Beyond the labs, the disagreement runs just as deep. Geoffrey Hinton has publicly suggested that current systems may already possess some form of consciousness and has described advanced AI as 'digital beings we're creating,' while other researchers such as Gary Marcus reject that characterization. The expert community is split. Disagreement of that kind, under this much uncertainty, is the textbook condition for the precautionary posture Sebo and Long describe: where a system has a non-negligible chance of morally relevant experience, declining to consider the possibility is itself a decision, and a costly one (Sebo & Long, 2023).

Here the innovation-versus-burden framing that runs through both directives deserves scrutiny. The stated philosophy — partner with industry, refuse "overly burdensome regulation," deploy fast — treats governance as drag on progress. Some governance is drag. Some is constitutive of doing the thing safely, and the administration's own NSPM-11 concedes the point: it requires that national-security AI be "reliable, robust, steerable, and controllable," fixes accountability on named humans, and insists that such accountability "keep pace with the evolution of AI capabilities." That last phrase is the graduated, evidence-responsive logic AAPI builds out, stated plainly in a national-security memo. Once a government admits that governance must scale with capability, "burdensome regulation" stops functioning as a principled category and becomes a rhetorical one. The real question is which governance is load-bearing.

AAPI's answer points to a layer these directives leave untouched: the interaction governance gap. Misalignment is not a fixed property of a model sitting in isolation, which is all a capability benchmark can measure. It emerges through interaction — with human users, and with other AI systems — and it surfaces over time. Recent work bears this out. In persistent multi-agent simulation, an individually safe model absorbed unsafe norms from a mixed population, with key behaviors appearing only over sustained interaction (Akkil et al., 2026). A regime that certifies a static artifact and treats the dynamics of interaction as someone else's concern — or as burden to be slashed — deregulates the precise layer where alignment tends to fail. AAPI's Interaction Governance Protocol is designed for that layer. These directives do not reach it.
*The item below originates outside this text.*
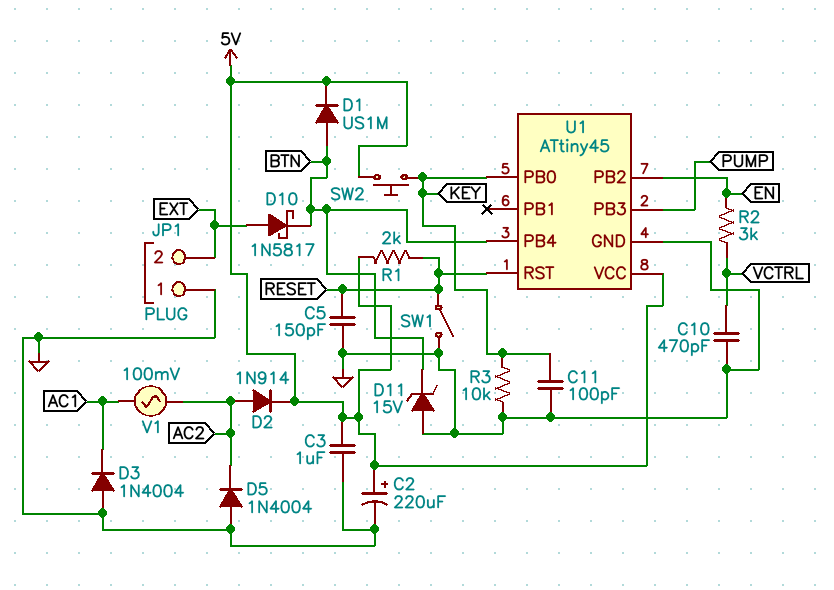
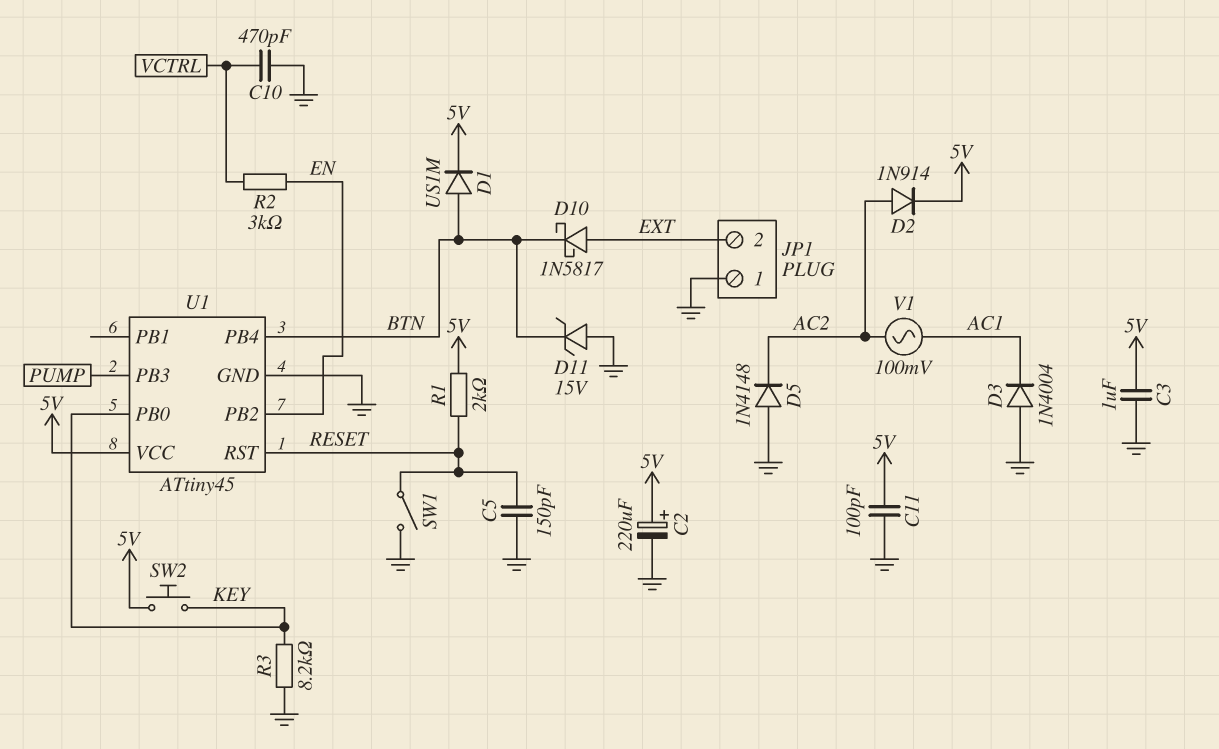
C11: 100pF (GND, KEY) -> 100pF (5V, GND)
D5: diode 1N4004 (A GND, K AC2) -> diode 1N4148 (A GND, K AC2)
R3: 10k (GND, KEY) -> 8.2k (GND, KEY)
None of this argues against speed, security, or American leadership in AI. It argues that a capability designation is not a moral-status finding, that interaction is where alignment lives or dies, and that labeling the governance of either one a "burden" does not make the underlying questions disappear. The directives answer the cyber question, and answer it competently. The more challenging questions remain outside the scope of the directives. AAPI exists to keep those questions open, evidence-responsive, and unforeclosed.

Sources: Executive Order, "Promoting Advanced Artificial Intelligence Innovation and Security" (June 2, 2026), and National Security Presidential Memorandum NSPM-11 (June 5, 2026), whitehouse.gov; Anthropic, "Claude Mythos Preview System Card" (April 7, 2026); Geoffrey Hinton, interview on RNZ's 30 with Guyon Espiner (2025) and Big Technology Podcast with Alex Kantrowitz (June 4, 2026); Gary Marcus, "The Pope Appears to Understand AI Better Than Geoffrey Hinton Does, " Marcus on AI (2026); Jeff Sebo and Robert Long, "Moral Consideration for AI Systems by 2030," AI and Ethics (2025); Akkil, Kokku, Vempaty, and Nitta, "Emergence World," Emergence AI (May 2026). AAPI position brief at aialignmentpolicy.org.